Carter barked out the name, which echoed ringingly through the place. Soon we were introduced to Mr. Lucas, who seemed just as warm and welcoming as Mr. Carter. Men of science are apparently not bred for manners. He had a boxy face, with greying hair, a high, domed forehead, and bushy black brows like storm clouds. He squinted at Sir Sherlock through dusty spectacles, and his face took on the most alarming shade when told why he was summoned.
“What’s this obsession with black fungus? Lawrence asked me the same thing.”
“T. E. Lawrence was here? When the tomb was opened?” Sir Sherlock’s face burned with a fierce light.
“He may have been, I don’t recall. But he was here four days ago.”
“Wait, you’re talking about Lawrence of Arabia? The war hero? You do get all the famous people here,” said Dr. Watson, rather gushingly.
“Wouldn’t have given him the time of day, but he’s an old friend of Lady Evelyn,” Mr. Lucas said, frowning.
The name Lawrence stirred some memory in me, but I couldn’t think what it was.
“That solves one riddle. There’s evidence that a great deal of it had already been removed.”
“Crumbled to the ground, then swept away,” came the dismissive reply from Carter.
“No, I took a sample, of course,” corrected Lucas. “Haven’t sent it to be analyzed yet. Don’t expect anything earthshaking, but I do try to be thorough.”
“You have it here still? Did Lawrence ask to see it?” asked Sir Sherlock. Urgency kicked in his voice.

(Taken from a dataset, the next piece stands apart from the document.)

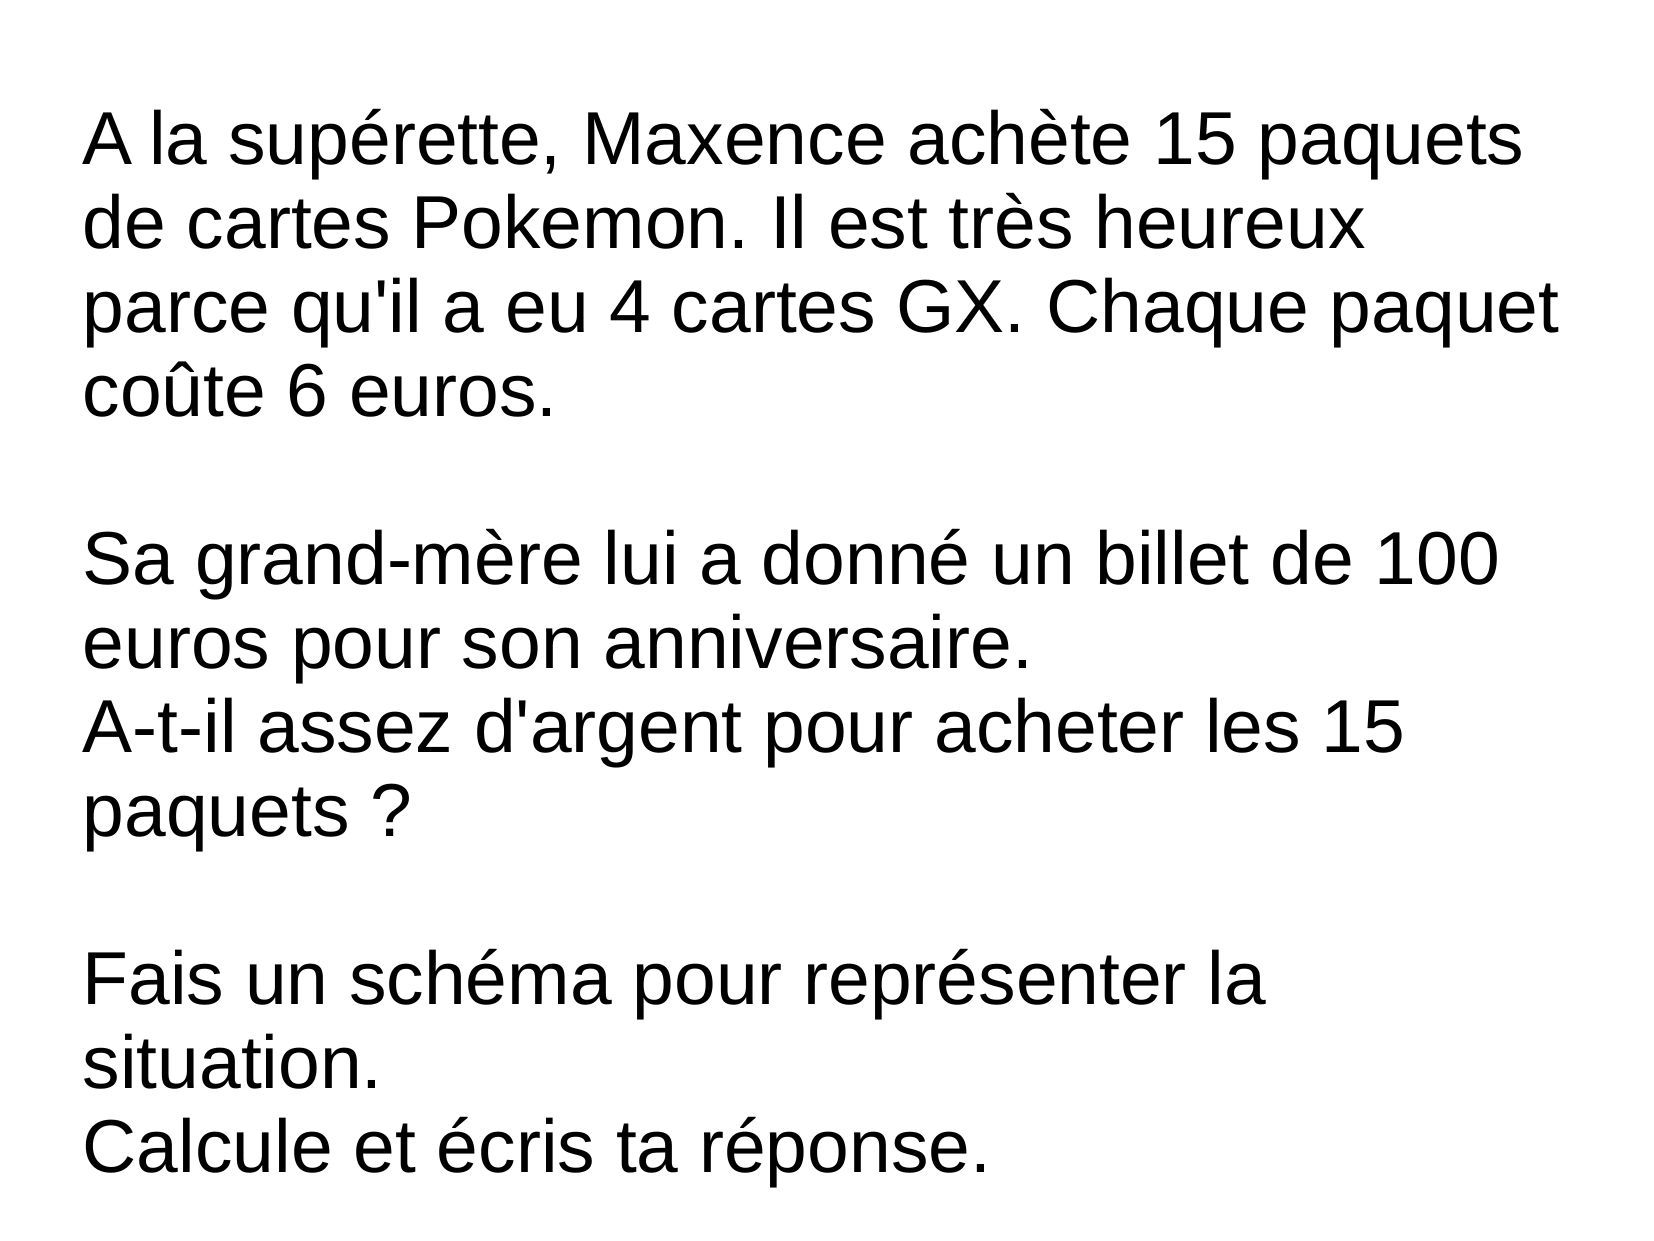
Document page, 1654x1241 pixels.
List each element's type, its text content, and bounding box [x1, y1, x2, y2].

“That he did.” Lucas shrugged.
“Might I see it?”
Lucas obligingly trotted upstairs and mucked around in the boxes behind his table till he came down with the vial of fungus. It looked like common dirt to me.
Sir Sherlock motioned for permission to open it. Lucas nodded.
He uncorked it. Sniffed it. Reached a finger in to scoop out a pinch. Tasted it. Shook his head and handed it back.
“Was there anything else? I really have a rather full schedule,” said Mr. Carter, who had decided he had fulfilled whatever promise he’d made to Lady Evelyn under duress.
“Yes,” said Sir Sherlock. “The lid of the sarcophagus is of granite, not sandstone.”
“Is that a question, or merely an observation? We are quite aware of it,” Mr. Carter responded pettishly.
“It has been cracked across the center and mended with gypsum.”
“Again, this detail has not escaped our notice.”
“Would you care to hazard a guess as to why the lid is in such a deplorable condition?”
“I would not. It is a capital mistake to theorize before one has data.”
A smile burst forth on Dr. Watson’s face. Sir Sherlock did not appear nearly so sanguine. He looked to be trying to stare Mr. Carter into cinders. Finally, Mr. Carter picked up his mail and began thumbing through it. It was a dismissal.
“Did your canary really get eaten by a cobra?” asked Dr. Watson, apropos of nothing.
“Oh, God, not that one again,” Mr. Carter said with evident disgust. “Have you never heard of a thing called coincidence?”
Dr. Watson flushed, as though he had been caught at something naughty. “Just checking,” he mumbled. Sir Sherlock smiled as at some private joke.
We had exhausted every line of questioning and gleaned little information for our troubles. Mr. Carter was what they call a hostile witness in the courts. As we came out into the bright sunlight, blinking, I felt positively vexed. We had been checkmated.